本文:
----
6CA7 PP : ドライバ段の設計 SPICEで

物は試しとSPICEを入れたので、ついつい遊んでしまいました。

 シミュレーターを使うにはパーツのデータが必要です。基本的な抵抗やコンデンサは入っていますから、微妙な特性が影響するような動作でなければ、ある程度の受動回路は組めます。汎用のロジック部品なども入ってますが、困るのはトランジスタなどの能動部品。先のシミュレートの際には、ネットで探して必要なデータを入手できました。ついでに探すと、主な真空管のデータもありました。うまく働くでしょうか。という事で、真空管の回路を描いてみました。トランスのデータが無いので、ドライブ段のみのですが、おおまかな電圧配分と振幅やゲインを確認できるでしょう。

2段差動 ドライブ部の検討
  初段と2段目は直流的に分離しているので、それぞれ別々に定数をいじれます。シミュレータでは異常動作しても危険は無いので、抵抗の値を少し変えて動作のバランスを崩してみるとか。
 まず、先の計算値をそのまま入れて走らせてみます。一度目は見事に異常動作しましたが・・・配線ミスでした。繋ぎ直すと、ちゃんと出力が出て来ました。
 6FQ7の2段目は、ほぼ予定どおり動作になりました。実用上ばらつきの程度でしょう。かなり謎だった1段目は 、シミュレーターでは予定とちょっと違う動作点になりましたが、だいたいマージンの内に入っていて問題無い程度。この段はゲインが高目に出て、トータルでは300倍ぐらいのゲインになりました。振幅にも余裕があります。仕上がりゲインをちょっと高目にしても20dBぐらい負帰還がかけられそうです。真空管には2~3割のばらつきがあります。実際に組んでみるとどうなるか判りませんが、けっこういい具合に進んでいるのではないかしら。

2013年12月10日火曜日

6Z-P1 Single : 回路を再検討してみる

わが家のアンプの利得について、あらためて計算してみました。

 アンプの入力の基準は、どのぐらいが良いのでしょうか。入力レベル0dBで最大出力という考え方もあります。しかしアンプの出力の大小でゲインが違うと、使うアンプによって入力ソース側のボリウムの加減が違ってきます。

 私室で使っているアンプ控えの石アンプと普段居間で使っているアンプ。出力は違いますが、つなぎ替えて使ってもボリウムの位置はほぼ同じです。これは、最初に作った居間のアンプに仕上がりゲインを揃えてあるからです。で、最初に作った時の基準になったのが・・・当時使っていた某メーカー製のアンプ。最初はこれとつなぎ替えて遊んでいたので。
----
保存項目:
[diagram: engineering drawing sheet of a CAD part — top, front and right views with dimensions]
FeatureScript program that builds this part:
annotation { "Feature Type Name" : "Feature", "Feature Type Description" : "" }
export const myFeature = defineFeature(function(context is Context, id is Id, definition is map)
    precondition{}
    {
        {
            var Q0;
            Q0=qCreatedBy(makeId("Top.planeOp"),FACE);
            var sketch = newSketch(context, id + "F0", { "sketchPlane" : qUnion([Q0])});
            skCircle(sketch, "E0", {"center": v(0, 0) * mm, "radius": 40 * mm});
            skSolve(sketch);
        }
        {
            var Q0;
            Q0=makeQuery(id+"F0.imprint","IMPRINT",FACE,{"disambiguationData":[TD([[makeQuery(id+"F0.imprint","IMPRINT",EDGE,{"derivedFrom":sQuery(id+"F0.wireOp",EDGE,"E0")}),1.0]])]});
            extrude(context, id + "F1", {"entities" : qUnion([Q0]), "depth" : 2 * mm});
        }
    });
----
課題 1:
次の(a)～(c)が本文と一致するか、それぞれ「はい」か「いいえ」で答え、判断の決め手となる本文の語句を引用してください。
(a) トランスのデータが手に入ったため、出力段まで含めた回路を描いた。
(b) 一度目に走らせたときの異常動作は配線ミスによるものだった。
(c) トータルのゲインはおよそ300倍になった。
課題 2: 本文のうち「シミュレーターを使うにはパー」から始まり「ちゃんと出力が出て来ました。」までの部分を、「配線ミス」を「接続ミス」に置き換えて書き直してください。

結果 1:
(a) いいえ。「トランスのデータが無いので、ドライブ段のみのですが」
(b) はい。「一度目は見事に異常動作しましたが・・・配線ミスでした。」
(c) はい。「トータルでは300倍ぐらいのゲインになりました。」

結果 2:
シミュレーターを使うにはパーツのデータが必要です。基本的な抵抗やコンデンサは入っていますから、微妙な特性が影響するような動作でなければ、ある程度の受動回路は組めます。汎用のロジック部品なども入ってますが、困るのはトランジスタなどの能動部品。先のシミュレートの際には、ネットで探して必要なデータを入手できました。ついでに探すと、主な真空管のデータもありました。うまく働くでしょうか。という事で、真空管の回路を描いてみました。トランスのデータが無いので、ドライブ段のみのですが、おおまかな電圧配分と振幅やゲインを確認できるでしょう。

2段差動 ドライブ部の検討
  初段と2段目は直流的に分離しているので、それぞれ別々に定数をいじれます。シミュレータでは異常動作しても危険は無いので、抵抗の値を少し変えて動作のバランスを崩してみるとか。
 まず、先の計算値をそのまま入れて走らせてみます。一度目は見事に異常動作しましたが・・・接続ミスでした。繋ぎ直すと、ちゃんと出力が出て来ました。